══ EXTRACTED MATERIAL ══

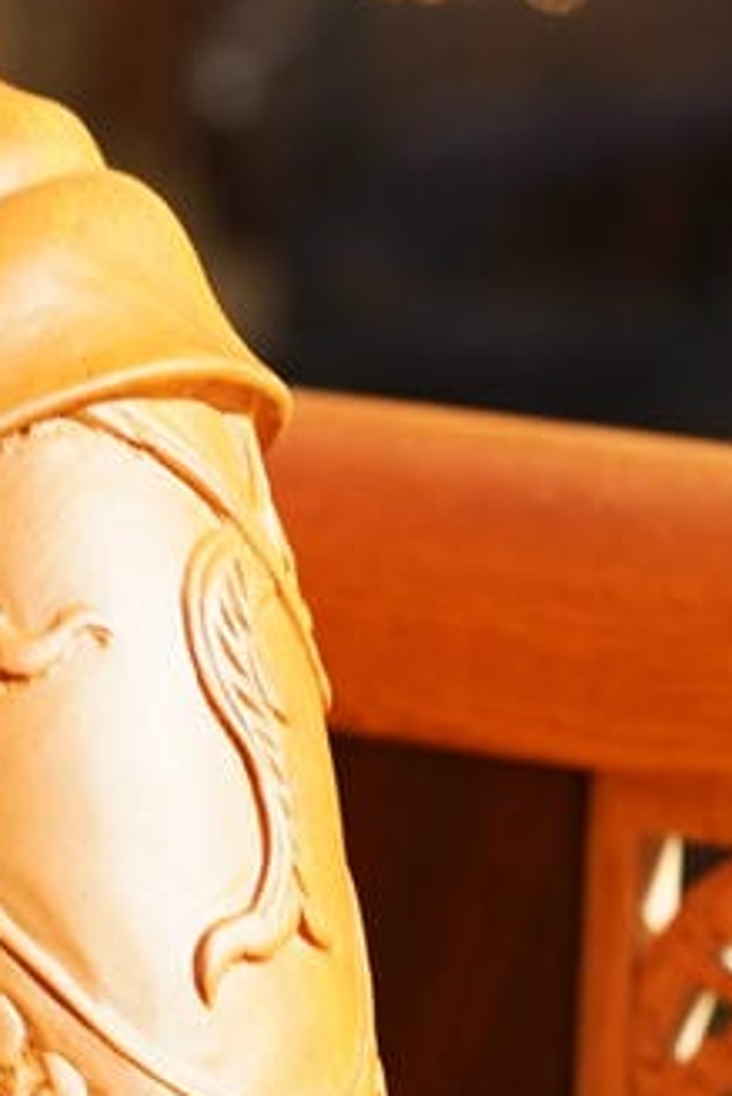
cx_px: -1197
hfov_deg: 6.7
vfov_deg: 10.7
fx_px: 5849
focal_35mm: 192
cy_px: 718
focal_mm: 35
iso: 100
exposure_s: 1/250
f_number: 5
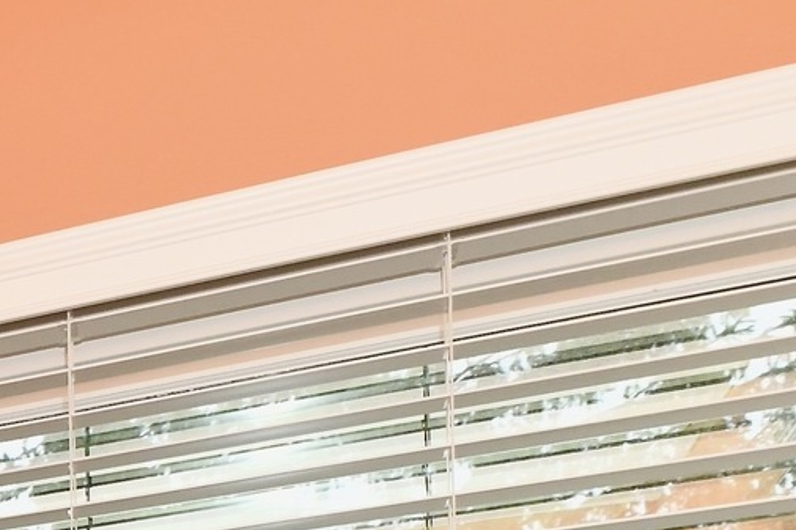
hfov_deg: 12.5
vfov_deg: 13.3
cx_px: -1446
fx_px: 1879
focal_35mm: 85
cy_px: 1131
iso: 640
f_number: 6.3
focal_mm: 14
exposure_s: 1/60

═══

**WHAT THE TASK ASKS**
Please reproduce the entries above exactly, omitting every picture.

**SOLUTION TO THIS EXERCISE**
cx_px: -1197
hfov_deg: 6.7
vfov_deg: 10.7
fx_px: 5849
focal_35mm: 192
cy_px: 718
focal_mm: 35
iso: 100
exposure_s: 1/250
f_number: 5
hfov_deg: 12.5
vfov_deg: 13.3
cx_px: -1446
fx_px: 1879
focal_35mm: 85
cy_px: 1131
iso: 640
f_number: 6.3
focal_mm: 14
exposure_s: 1/60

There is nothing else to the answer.